Following our recent update on Uniper (OTCPK:UNPRF), the German energy giant has raised the white flag and been rescued by the German government. As already mentioned, Uniper will be partially nationalized to cope with financial difficulties due to the increase in energy prices and the reduction of gas deliveries by Gazprom. Although gas flow currently passes through North Stream 1, supplies have remained limited to less than 40% of total capacity. Russian President Vladimir Putin motivated the pipeline shortfall citing technical issues, but we know this is a geopolitical game. However, “Uniper is crucial for the German economy“, said German Chancellor Olaf Scholzjustifying the takeover of the energy giant.
Berlin will acquire 30% of Uniper with a rescue plan of around 15 billion euros. The biggest importer of Russian gas in Europe hopes to stop, at least in part, the cash drain of 50 million euros per day. Specifically, the company will carry out a capital increase of approximately €267 million for an issue price of €1.7 per share and, with public borrowing of up to €7.7 billion in convertible bonds, an extension of €2 billion to €9 billion in aid. This operation will bring the German government to a 30% stake, and the Finnish public company Fortum, which is the main shareholder, will see its stake reduced from 80% to 56%. From October 1, 90% of the cost of gas will be passed on to B2B and B2c customers.
In Frankfurt, Uniper shares plummet after the government agreed to bail out the energy giant. Currently, it is losing more than 35% at €7 per share. The financial package was in line with market expectations, but our internal team believes that this support does not solve Uniper’s cash burn and will not prevent the German energy giant from incurring further losses.

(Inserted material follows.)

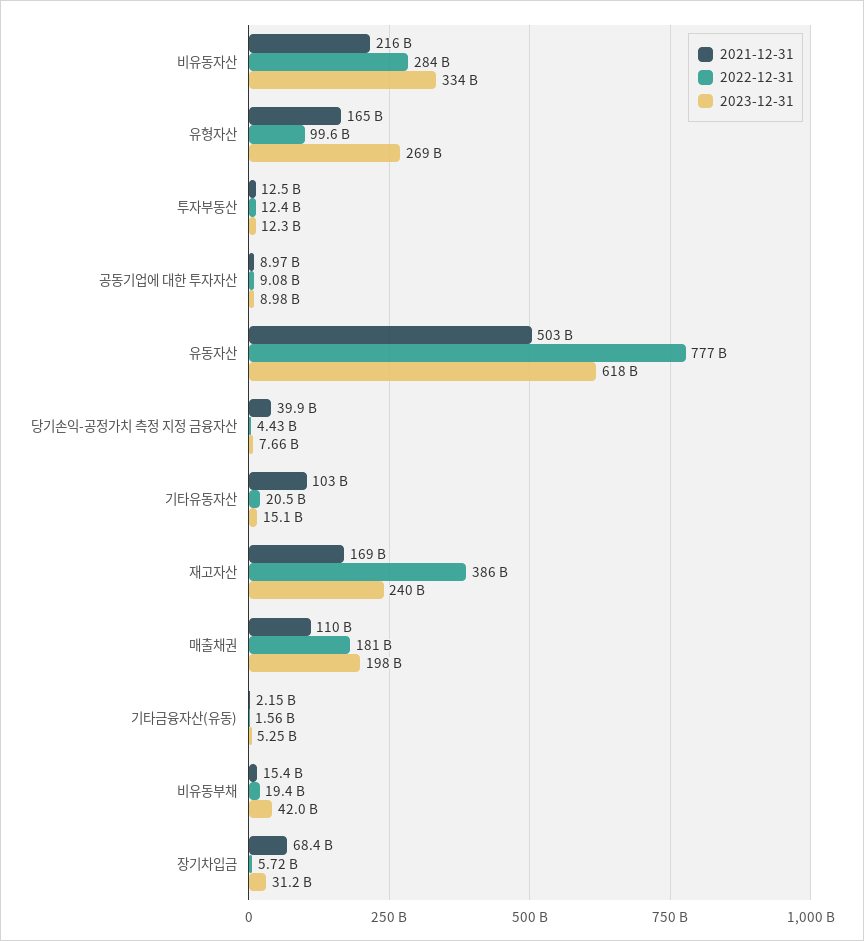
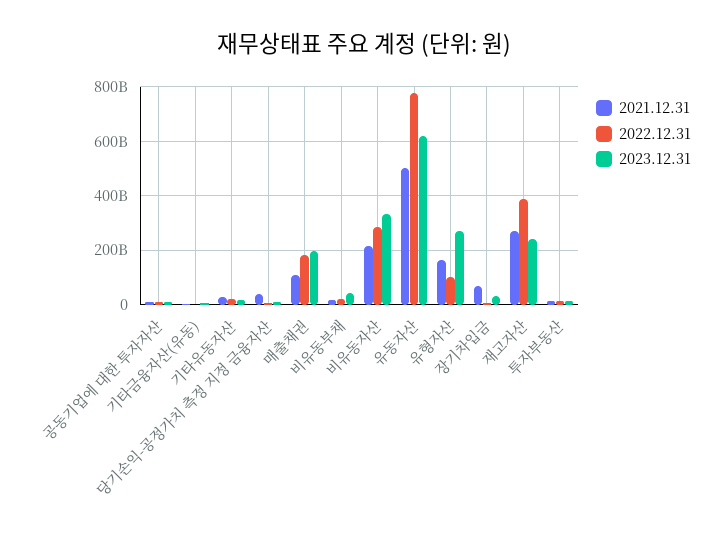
2021-12-31, 기타유동자산: 103000000000 -> 25000000000
2021-12-31, 재고자산: 169000000000 -> 275000000000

In our opinion, below are our main takeaways:
- We believe the financial package depends on gas supplies, including volumes from Russia and higher costs from other countries; the aid package has solved a short-term financial problem but there are questions about the gas supply in the medium-long term;
- This operation leads to a dilution of the participation of the minority shareholders and there remain outstanding questions on the relationship between Uniper and Fortum (still the majority shareholder);
- Interest rates were not disclosed;
- From October, gas prices will be transferred to Uniper customers but it should be noted that gas bills have already increased by more than 100% compared to last year’s price;
- Financially speaking, it is not known what the reference price will be for a further dilution of the shares. This, in conjunction with point 1, is probably the biggest threat that current shareholders face.
What was in line with market expectations is that no future dividends will be paid and that there will no longer be an incentive compensation program from the management teams. This corresponded to the rescue of Deutsche Lufthansa. Looking at the details, we see that the German government is forcing Uniper to withdraw an ongoing ligature against the Netherlands. Despite the decline in share price, we provide a holding rating given the wide range of results Uniper currently faces.